Some other contextual factors. Well, they found that leadership effectiveness isn’t universal, it does depend on the context, so in high-risk industries, task-oriented leadership becomes even more critical. Employees in such settings expect clear directions, clear role modeling, and have less tolerance for ambiguity or passive leadership. National culture, especially power distance, also plays a role. Young cultures with lower power distance, egalitarian and relationship-focused leaders may be more effective, while higher power distance cultures may seem greater effectiveness from task-oriented leaders who provide clear directives. For younger workers, change-oriented leadership had stronger positive associations with safety climate or compliance and outcomes compared to older workers.

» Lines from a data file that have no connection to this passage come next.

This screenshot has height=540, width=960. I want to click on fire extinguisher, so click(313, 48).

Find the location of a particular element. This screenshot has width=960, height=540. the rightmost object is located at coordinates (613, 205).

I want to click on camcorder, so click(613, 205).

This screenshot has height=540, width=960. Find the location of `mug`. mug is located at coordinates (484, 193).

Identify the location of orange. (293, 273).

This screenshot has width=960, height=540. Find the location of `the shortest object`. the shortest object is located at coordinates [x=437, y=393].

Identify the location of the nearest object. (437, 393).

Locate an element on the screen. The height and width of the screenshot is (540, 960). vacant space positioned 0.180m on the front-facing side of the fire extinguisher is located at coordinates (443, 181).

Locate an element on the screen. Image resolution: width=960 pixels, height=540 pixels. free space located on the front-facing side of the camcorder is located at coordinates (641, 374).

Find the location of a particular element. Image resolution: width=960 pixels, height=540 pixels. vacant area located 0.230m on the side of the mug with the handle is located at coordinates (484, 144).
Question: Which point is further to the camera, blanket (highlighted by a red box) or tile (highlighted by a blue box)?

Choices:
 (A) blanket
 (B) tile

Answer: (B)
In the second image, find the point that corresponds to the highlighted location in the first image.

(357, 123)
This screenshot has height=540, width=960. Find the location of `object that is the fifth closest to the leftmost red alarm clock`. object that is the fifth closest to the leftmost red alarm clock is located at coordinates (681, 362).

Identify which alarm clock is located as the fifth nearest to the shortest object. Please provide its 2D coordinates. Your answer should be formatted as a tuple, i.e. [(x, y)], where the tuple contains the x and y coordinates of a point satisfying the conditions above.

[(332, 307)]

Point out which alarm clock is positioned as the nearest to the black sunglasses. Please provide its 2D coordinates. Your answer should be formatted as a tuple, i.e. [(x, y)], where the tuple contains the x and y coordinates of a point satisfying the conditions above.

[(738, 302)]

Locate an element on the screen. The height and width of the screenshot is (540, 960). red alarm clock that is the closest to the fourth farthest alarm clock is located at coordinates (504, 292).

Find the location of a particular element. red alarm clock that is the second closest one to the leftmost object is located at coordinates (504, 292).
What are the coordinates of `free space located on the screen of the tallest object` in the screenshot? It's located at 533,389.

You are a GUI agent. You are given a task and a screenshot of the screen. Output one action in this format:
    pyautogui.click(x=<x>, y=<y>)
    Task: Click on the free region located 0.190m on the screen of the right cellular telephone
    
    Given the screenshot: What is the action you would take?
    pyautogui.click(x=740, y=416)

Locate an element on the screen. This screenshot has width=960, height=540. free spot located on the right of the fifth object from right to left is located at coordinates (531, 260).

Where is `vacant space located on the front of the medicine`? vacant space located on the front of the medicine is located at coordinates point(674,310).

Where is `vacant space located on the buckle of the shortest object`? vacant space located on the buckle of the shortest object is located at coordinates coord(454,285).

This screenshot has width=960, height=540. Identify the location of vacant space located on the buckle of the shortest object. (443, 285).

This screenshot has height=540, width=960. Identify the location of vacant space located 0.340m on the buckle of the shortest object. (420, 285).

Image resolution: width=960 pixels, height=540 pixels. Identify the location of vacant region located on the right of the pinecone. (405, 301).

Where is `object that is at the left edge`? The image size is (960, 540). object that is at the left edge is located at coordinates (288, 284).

Aligning with theories that younger individuals may be more receptive to growth-oriented leadership. Lastly, safety-specific leadership, where leaders focus their behaviors explicitly on safety issues, generally had stronger associations, and safety variables compared to generalized leadership. This is a really important finding. Some people are very critical around this concept of safety leadership or safety vision or adding safety onto things. But we actually have a lot of research that shows domain specificity is often a real thing. And domain specificity often does result in additional benefits over generalized concepts. So safety leadership can actually have additional benefits over just generalized leadership. And this applies to other constructs in safety.
So what do we make of the findings? Invest wisely in leadership development, probably, prioritize developing leaders in task-orientated and particularly relational interpersonal behaviors. Consider a blended approach. So leaders with different sorts of backgrounds, capabilities, having cognitive diversity in other forms of diversity, understand in context, leaders should tailor their approach based on the factors like the industry, the risk, national culture, employee age. Absolutely address negative leadership behaviors. This underscores the damaging effects of passive and destructive leadership that have to be actively managed and focus on safety specific communication, domain specificity.
When leaders explicitly focus their communication and actions on safety, it tends to have a more potent effect. So a range of limitations, as you’d expect, I won’t go through all of them, but there was a relatively limited basis for some of the leadership styles around the research. A lot of the studies were cross-sectional, so it’s really hard to form direct cause-effect relationships. And something I found interesting, the analysis assumed a linear relationship, but some research suggests it might be curvy linear.
So for instance, a curvy linear relationship means that when it comes to leadership and safety, more isn’t always better. There might be an optimal level for certain leadership behaviors. And pushing too far beyond that point could actually become less effective or even detrimental to safety.
And another key limitation with this sort of leadership research is that it’s so myopically focused on leaders, not the followers. There’s this whole concept called followership that’s often emitted from this research. Maybe I’ll cover that another day. Finally, there’s evidence for publication bias, common method variance and more.